Art. 1 Identity check
The Bank undertakes to check carefully the identity of its clients and their authorised agents. The client is liable for any damage resulting from failure to recognise falsifications or incorrect identification provided that the Bank has exercised the degree of due care usual in banking transactions.
Art. 2 Legal incapacity
The client is liable for any damage resulting from his incapacity to act provided that such incapacity to act was not apparent to the Bank on exercising the degree of due care usual in banking transactions. The client is liable in all cases for any damage or loss resulting from incapacity on the part of his authorised agent or other third party.
Art. 3 Communications from the Bank
Communications from the Bank are deemed to have been duly transmitted if sent to the last address supplied to the Bank by the client.
Art. 4 Errors in transmission
Damage resulting from the use of postal services, fax, telephone, telex, e-mail and other means of communication or transport, such as from loss, delay, misunderstandings, mutilation or duplicate dispatch is to be borne by the client provided that the Bank has exercised the degree of due care usual in banking transactions.
Art. 5 Defective execution of instructions
In the event of damage resulting from the defective execution, late execution or non-execution of instructions (with the exception of instructions relating to stock exchange transactions), the Bank’s liability is limited to an amount equal to the loss of interest, unless its attention has been expressly directed to the risk of more extensive damage at the time of and in respect of such instructions.
Art. 6 Saturday an official holiday
In business transactions with the Bank, Saturday shall be treated as an official Bank holiday.
Art. 7 Complaints
Complaints by a client relating to the execution of instructions as well as to other communications must be lodged immediately upon receipt of the communication concerned and at the latest within the particular period specified by the Bank. If the Bank fails to send a communication which the client expects, the client must nevertheless lodge his complaint as if he had received the communication by ordinary mail. Any damage arising from delay in making a complaint is to be borne by the client. Objections concerning account or safekeeping account statements must be submitted within one month of receipt. Upon expiry of this period the statement is deemed to have been approved.
Art. 8 Right of lien and set-off
The Bank has a right of lien on all assets it holds for the account of a client whether in its own custody or placed elsewhere and a right of set-off as regards all funds credited to a client’s account in respect of all claims which the Bank may have against the client, irrespective of the due dates of such claims or currencies in which they are expressed. Immediately upon default by the client the Bank shall be entitled to dispose, either by forced sale or in the open market, of any assets over which it has a right of lien.

···

# WHAT THIS EXERCISE ASKS
• 1. Print the passage of the banking terms starting at "Art. 5 Defective" and ending at "of such instructions.".
• 2. Answer these questions using the banking terms:
(a) Within what period must objections concerning account or safekeeping account statements be submitted?
(b) How is Saturday treated in business transactions with the Bank?
(c) To what address must Bank communications be sent to be deemed duly transmitted?
The data that come next are separate material, unrelated to the banking terms.

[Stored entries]
···

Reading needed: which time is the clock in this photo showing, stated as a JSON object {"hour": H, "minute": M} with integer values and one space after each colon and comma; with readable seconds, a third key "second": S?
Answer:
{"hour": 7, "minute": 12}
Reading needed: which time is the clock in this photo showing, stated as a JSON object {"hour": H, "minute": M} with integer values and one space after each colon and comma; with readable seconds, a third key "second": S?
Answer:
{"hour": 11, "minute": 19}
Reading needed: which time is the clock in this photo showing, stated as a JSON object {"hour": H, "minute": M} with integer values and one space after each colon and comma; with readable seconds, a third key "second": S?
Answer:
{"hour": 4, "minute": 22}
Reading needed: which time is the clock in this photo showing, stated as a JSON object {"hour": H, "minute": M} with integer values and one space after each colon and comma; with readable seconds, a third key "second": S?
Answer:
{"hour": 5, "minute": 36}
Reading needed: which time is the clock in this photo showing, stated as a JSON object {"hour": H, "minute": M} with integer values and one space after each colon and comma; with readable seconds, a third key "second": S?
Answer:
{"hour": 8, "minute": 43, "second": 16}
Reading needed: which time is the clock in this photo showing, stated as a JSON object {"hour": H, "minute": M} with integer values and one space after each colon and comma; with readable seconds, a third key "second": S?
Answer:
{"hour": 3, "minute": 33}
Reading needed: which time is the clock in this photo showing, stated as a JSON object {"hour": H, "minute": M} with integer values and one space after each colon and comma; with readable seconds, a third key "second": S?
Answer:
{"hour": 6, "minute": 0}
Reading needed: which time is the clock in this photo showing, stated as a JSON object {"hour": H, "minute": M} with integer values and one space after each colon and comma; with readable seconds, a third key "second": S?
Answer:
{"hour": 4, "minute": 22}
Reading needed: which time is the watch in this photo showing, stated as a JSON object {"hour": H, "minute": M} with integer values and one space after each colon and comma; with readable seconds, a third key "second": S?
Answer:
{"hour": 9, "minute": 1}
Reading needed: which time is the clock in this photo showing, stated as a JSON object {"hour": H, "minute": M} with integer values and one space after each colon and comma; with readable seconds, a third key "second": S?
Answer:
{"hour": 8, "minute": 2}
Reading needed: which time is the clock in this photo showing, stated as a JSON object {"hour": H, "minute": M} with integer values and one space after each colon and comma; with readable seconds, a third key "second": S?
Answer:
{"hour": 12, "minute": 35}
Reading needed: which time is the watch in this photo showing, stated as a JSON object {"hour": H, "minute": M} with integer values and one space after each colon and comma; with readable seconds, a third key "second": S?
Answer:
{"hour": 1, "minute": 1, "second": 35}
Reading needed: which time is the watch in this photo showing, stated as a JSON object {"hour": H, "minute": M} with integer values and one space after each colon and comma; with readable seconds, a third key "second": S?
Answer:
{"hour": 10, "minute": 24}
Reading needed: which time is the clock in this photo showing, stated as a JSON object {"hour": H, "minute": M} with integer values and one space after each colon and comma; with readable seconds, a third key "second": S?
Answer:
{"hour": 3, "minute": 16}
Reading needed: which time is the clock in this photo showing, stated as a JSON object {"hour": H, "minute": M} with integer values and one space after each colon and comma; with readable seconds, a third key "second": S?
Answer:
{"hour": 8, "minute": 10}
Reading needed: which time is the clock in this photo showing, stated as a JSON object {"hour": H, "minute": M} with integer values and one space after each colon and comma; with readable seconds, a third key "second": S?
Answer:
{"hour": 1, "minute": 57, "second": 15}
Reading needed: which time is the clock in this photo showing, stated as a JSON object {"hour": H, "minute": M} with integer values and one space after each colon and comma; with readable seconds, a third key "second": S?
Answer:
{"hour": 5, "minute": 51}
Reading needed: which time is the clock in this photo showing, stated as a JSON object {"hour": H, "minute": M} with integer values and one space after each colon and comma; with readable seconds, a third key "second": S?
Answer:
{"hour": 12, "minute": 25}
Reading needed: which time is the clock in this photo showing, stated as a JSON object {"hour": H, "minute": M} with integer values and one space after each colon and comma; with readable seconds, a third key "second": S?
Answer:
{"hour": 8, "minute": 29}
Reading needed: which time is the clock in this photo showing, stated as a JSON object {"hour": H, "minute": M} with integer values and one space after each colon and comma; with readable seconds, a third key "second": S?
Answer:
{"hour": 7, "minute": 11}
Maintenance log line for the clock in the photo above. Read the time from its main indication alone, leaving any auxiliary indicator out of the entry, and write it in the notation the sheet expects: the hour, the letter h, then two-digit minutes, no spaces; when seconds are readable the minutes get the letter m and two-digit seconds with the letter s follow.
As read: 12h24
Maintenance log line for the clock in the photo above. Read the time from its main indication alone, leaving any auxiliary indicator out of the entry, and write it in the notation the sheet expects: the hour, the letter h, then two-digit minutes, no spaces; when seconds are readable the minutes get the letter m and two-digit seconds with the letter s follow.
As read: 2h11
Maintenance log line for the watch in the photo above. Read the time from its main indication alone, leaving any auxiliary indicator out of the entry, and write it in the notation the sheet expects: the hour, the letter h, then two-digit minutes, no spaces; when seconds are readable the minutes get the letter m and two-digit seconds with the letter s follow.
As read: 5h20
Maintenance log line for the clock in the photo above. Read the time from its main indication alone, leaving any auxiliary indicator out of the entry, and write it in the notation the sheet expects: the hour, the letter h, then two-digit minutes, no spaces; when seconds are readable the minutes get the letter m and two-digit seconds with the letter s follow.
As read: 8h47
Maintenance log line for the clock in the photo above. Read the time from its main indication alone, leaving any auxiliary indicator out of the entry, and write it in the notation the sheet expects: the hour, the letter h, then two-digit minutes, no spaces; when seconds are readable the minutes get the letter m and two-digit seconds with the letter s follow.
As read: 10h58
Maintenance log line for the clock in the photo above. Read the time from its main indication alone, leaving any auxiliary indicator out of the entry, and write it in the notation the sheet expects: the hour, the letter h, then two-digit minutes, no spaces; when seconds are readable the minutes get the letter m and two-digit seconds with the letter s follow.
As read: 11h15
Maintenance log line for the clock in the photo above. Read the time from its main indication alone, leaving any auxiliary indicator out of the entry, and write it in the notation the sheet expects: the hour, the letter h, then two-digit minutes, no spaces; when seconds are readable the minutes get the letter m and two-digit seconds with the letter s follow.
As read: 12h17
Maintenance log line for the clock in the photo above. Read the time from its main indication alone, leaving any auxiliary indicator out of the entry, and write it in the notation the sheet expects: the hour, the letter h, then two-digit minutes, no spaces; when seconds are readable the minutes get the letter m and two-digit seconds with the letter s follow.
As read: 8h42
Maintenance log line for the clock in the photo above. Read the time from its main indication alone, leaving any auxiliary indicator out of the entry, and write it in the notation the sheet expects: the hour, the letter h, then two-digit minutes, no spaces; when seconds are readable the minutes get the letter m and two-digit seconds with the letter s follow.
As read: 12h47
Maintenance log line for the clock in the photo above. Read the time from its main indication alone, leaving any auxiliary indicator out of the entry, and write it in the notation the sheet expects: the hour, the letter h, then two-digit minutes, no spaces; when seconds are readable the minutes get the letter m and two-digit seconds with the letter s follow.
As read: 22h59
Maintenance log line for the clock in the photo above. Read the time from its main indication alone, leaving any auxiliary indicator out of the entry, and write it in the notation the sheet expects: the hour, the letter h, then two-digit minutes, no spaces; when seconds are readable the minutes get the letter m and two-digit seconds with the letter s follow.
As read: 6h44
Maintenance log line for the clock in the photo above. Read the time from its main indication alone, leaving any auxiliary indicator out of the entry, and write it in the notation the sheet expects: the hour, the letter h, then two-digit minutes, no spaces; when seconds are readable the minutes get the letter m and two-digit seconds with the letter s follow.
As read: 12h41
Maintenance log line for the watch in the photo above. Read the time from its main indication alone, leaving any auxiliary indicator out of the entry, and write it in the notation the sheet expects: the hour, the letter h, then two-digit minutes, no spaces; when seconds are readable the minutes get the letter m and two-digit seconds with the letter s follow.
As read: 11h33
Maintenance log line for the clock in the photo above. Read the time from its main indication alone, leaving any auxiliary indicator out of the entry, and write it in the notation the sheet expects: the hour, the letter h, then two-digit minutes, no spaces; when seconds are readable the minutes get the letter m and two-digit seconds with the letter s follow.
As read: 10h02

···

# RESULTS FOR THE EXERCISE
• 1.
Art. 5 Defective execution of instructions
In the event of damage resulting from the defective execution, late execution or non-execution of instructions (with the exception of instructions relating to stock exchange transactions), the Bank’s liability is limited to an amount equal to the loss of interest, unless its attention has been expressly directed to the risk of more extensive damage at the time of and in respect of such instructions.

• 2.
(a) Within one month of receipt.
(b) As an official Bank holiday.
(c) The last address supplied to the Bank by the client.